-- What to do --
Return the whole listing exactly, omitting the pictures.

-- Data --
+---+

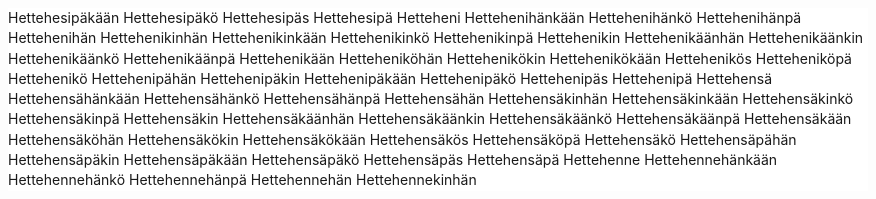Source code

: Hettehesipäkään
Hettehesipäkö
Hettehesipäs
Hettehesipä
Hetteheni
Hettehenihänkään
Hettehenihänkö
Hettehenihänpä
Hettehenihän
Hettehenikinhän
Hettehenikinkään
Hettehenikinkö
Hettehenikinpä
Hettehenikin
Hettehenikäänhän
Hettehenikäänkin
Hettehenikäänkö
Hettehenikäänpä
Hettehenikään
Hetteheniköhän
Hettehenikökin
Hettehenikökään
Hettehenikös
Hetteheniköpä
Hettehenikö
Hettehenipähän
Hettehenipäkin
Hettehenipäkään
Hettehenipäkö
Hettehenipäs
Hettehenipä
Hettehensä
Hettehensähänkään
Hettehensähänkö
Hettehensähänpä
Hettehensähän
Hettehensäkinhän
Hettehensäkinkään
Hettehensäkinkö
Hettehensäkinpä
Hettehensäkin
Hettehensäkäänhän
Hettehensäkäänkin
Hettehensäkäänkö
Hettehensäkäänpä
Hettehensäkään
Hettehensäköhän
Hettehensäkökin
Hettehensäkökään
Hettehensäkös
Hettehensäköpä
Hettehensäkö
Hettehensäpähän
Hettehensäpäkin
Hettehensäpäkään
Hettehensäpäkö
Hettehensäpäs
Hettehensäpä
Hettehenne
Hettehennehänkään
Hettehennehänkö
Hettehennehänpä
Hettehennehän
Hettehennekinhän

+---+

-- Expected output --
Source code

: Hettehesipäkään
Hettehesipäkö
Hettehesipäs
Hettehesipä
Hetteheni
Hettehenihänkään
Hettehenihänkö
Hettehenihänpä
Hettehenihän
Hettehenikinhän
Hettehenikinkään
Hettehenikinkö
Hettehenikinpä
Hettehenikin
Hettehenikäänhän
Hettehenikäänkin
Hettehenikäänkö
Hettehenikäänpä
Hettehenikään
Hetteheniköhän
Hettehenikökin
Hettehenikökään
Hettehenikös
Hetteheniköpä
Hettehenikö
Hettehenipähän
Hettehenipäkin
Hettehenipäkään
Hettehenipäkö
Hettehenipäs
Hettehenipä
Hettehensä
Hettehensähänkään
Hettehensähänkö
Hettehensähänpä
Hettehensähän
Hettehensäkinhän
Hettehensäkinkään
Hettehensäkinkö
Hettehensäkinpä
Hettehensäkin
Hettehensäkäänhän
Hettehensäkäänkin
Hettehensäkäänkö
Hettehensäkäänpä
Hettehensäkään
Hettehensäköhän
Hettehensäkökin
Hettehensäkökään
Hettehensäkös
Hettehensäköpä
Hettehensäkö
Hettehensäpähän
Hettehensäpäkin
Hettehensäpäkään
Hettehensäpäkö
Hettehensäpäs
Hettehensäpä
Hettehenne
Hettehennehänkään
Hettehennehänkö
Hettehennehänpä
Hettehennehän
Hettehennekinhän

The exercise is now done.